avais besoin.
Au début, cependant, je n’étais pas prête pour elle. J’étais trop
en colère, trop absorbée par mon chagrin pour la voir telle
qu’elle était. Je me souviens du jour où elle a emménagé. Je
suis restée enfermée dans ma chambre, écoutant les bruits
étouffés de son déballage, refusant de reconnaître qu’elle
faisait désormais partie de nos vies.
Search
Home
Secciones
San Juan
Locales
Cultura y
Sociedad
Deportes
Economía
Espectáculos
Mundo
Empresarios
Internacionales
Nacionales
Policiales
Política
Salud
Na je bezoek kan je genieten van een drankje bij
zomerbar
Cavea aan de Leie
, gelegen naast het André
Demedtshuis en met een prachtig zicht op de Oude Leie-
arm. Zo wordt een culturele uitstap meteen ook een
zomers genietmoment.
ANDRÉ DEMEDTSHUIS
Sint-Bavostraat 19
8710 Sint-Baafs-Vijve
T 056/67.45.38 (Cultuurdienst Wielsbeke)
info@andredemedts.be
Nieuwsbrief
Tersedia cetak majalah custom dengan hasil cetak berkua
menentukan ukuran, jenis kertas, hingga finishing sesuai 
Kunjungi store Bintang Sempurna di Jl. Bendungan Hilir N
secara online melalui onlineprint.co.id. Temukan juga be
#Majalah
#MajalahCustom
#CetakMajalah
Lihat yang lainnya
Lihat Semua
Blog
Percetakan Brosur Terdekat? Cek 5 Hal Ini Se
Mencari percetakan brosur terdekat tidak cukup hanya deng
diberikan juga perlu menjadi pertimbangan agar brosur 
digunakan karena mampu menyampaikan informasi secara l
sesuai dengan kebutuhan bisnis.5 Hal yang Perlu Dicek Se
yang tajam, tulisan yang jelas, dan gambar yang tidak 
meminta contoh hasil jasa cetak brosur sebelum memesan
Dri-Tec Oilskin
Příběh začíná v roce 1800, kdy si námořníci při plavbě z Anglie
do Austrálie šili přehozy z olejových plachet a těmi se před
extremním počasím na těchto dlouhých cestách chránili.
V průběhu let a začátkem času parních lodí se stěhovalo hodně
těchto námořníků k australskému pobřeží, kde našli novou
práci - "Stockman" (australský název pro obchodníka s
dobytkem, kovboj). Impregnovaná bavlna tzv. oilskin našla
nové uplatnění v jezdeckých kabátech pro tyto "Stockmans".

+++++

### About this task
Find the count of lines in the data above where the string "trop" occurs. Provide that number alone.

### Result of the task
2